Depois de renunciar ao seu mandato e voltar atrás, Do Val iniciou uma série de declarações contraditórias, mas que têm em comum três aspectos: tentou livrar o ex-presidente Bolsonaro do protagonismo golpista, colocou toda a culpa no seu ex-assessor de imprensa Leonardo Caldas, e dá mais um giro na chave da cela de Daniel Silveira.
 
Toda essa confusão aconteceu no final de uma semana em que a lógica prevaleceu na eleição para as presidências da Câmara dos Deputados e do Senado Federal. Venceram os favoritos, Arthur Lira (PP-AL) e Rodrigo Pacheco (PSD-MG), respectivamente. 




 
A eleição de Pacheco foi na quarta-feira (1/2). Foi possível ver em pelo menos uma ocasião Do Val falando com jornalistas “Lembra daquilo que eu te falei? Sai amanhã”. “Aquilo” era a reportagem da revista Veja publicada na quinta-feira (2), na qual o plano escabroso para comprometer Alexandre de Moraes e impedir Lula de assumir a presidência foi detalhado.
 
O fato é que Do Val se enrolou todo. É bem provável que perca o apoio da base bolsonarista que lhe dava sustentação. Ainda, passará a integrar o nada seleto grupo de investigados no inquérito que apura os atos antidemocráticos, e não alcançará o pretensioso objetivo de tirar Alexandre de Moraes do inquérito.
 
Dizer que toda essa história é uma “cortina de fumaça” também parece pouco crível.
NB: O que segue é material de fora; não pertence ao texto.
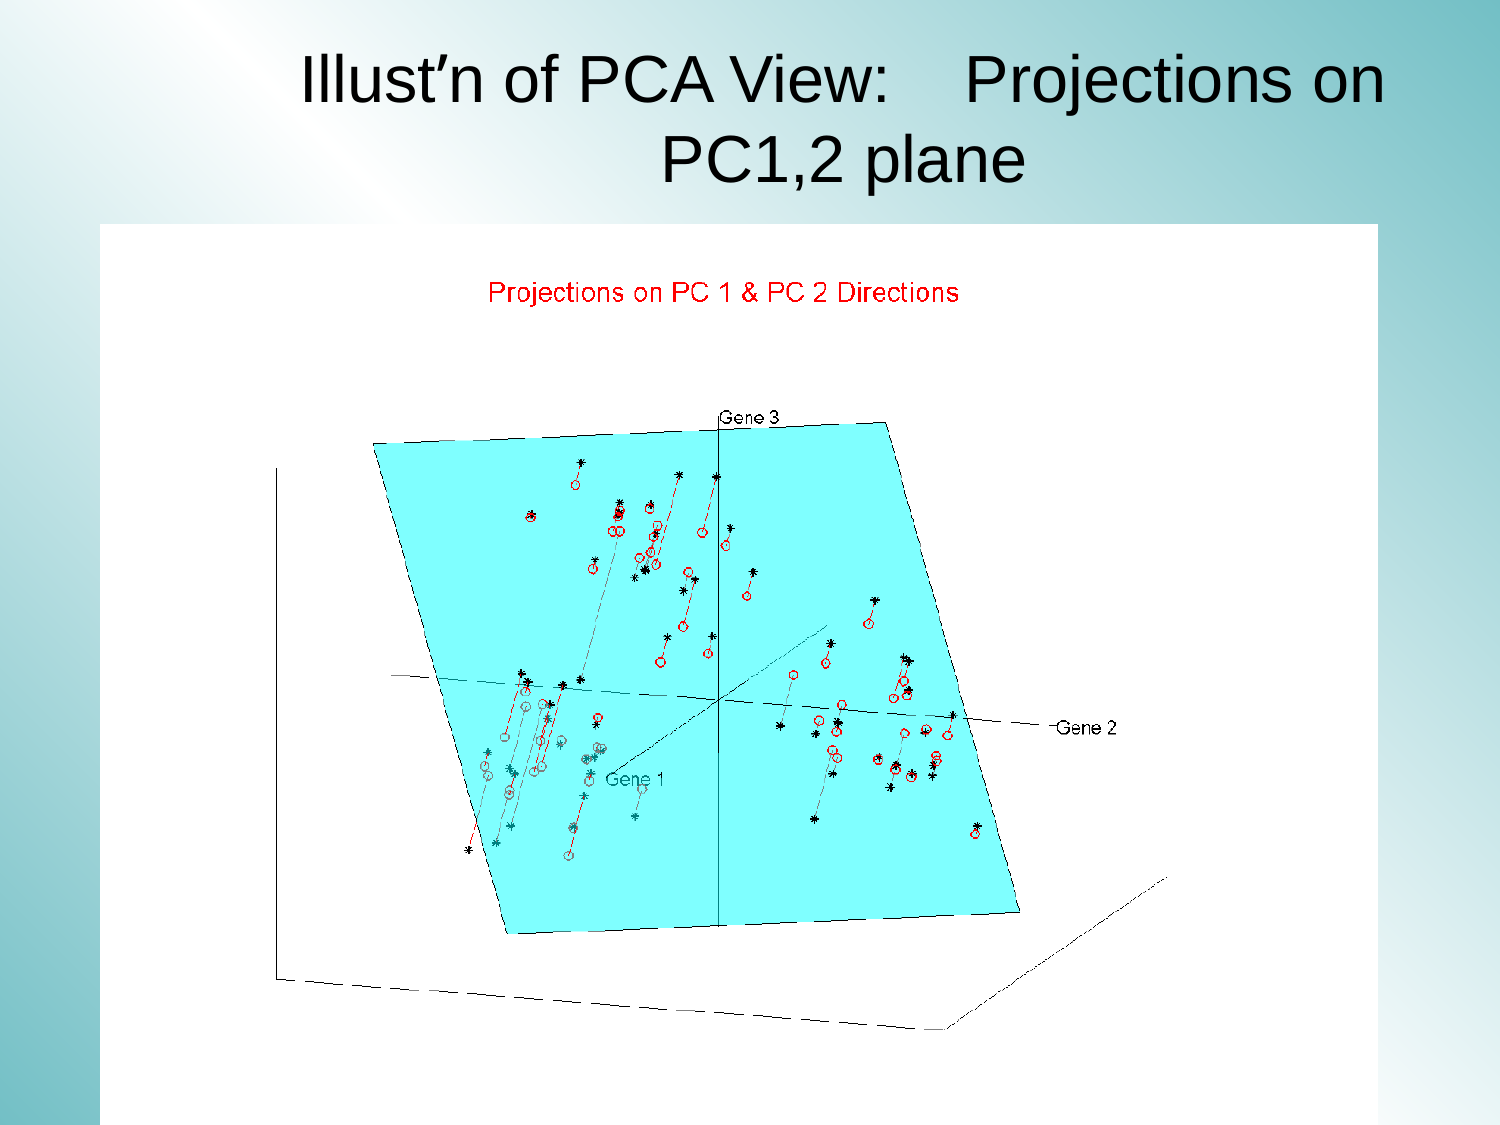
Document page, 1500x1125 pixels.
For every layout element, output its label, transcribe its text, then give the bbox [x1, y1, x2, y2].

title Illust’n of PCA View: Projections on PC1,2 plane [237, 75, 1450, 156]
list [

O fato é grave demais e se soma a outros, em especial à invasão aos prédios dos Três Poderes no dia 8 de janeiro, que fazem com que seja impossível simplesmente virar a página.




 
O efeito talvez seja até o avesso do pretendido por Do Val: o inquérito que apura os atos antidemocráticos só cresce. Isso está longe de ser benéfico para a própria democracia. Muitas decisões de Moraes foram, para dizer o mínimo, polêmicas. O afastamento de Ibaneis Rocha (MDB) do cargo de governador do Distrito Federal, a manutenção da prisão sem pedido do Ministério Público, suspensão de perfis on-line, para citar só algumas.
 
O STF pode e deve ser contestado, mas o golpismo incessante não ajuda. O mesmo pode ser dito de um Procurador-Geral da República inerte. Aliás, o caso do senador Do Val quase eclipsou o constrangimento criado pelo discurso de Augusto Aras na abertura do ano judiciário no STF, quando bradou um macarrônico “democracia, eu te amo”.
 
Por essas e outras, o ChatGPT não ganha a vaga nem de estagiário em análise política no Brasil. Talvez na Dinamarca.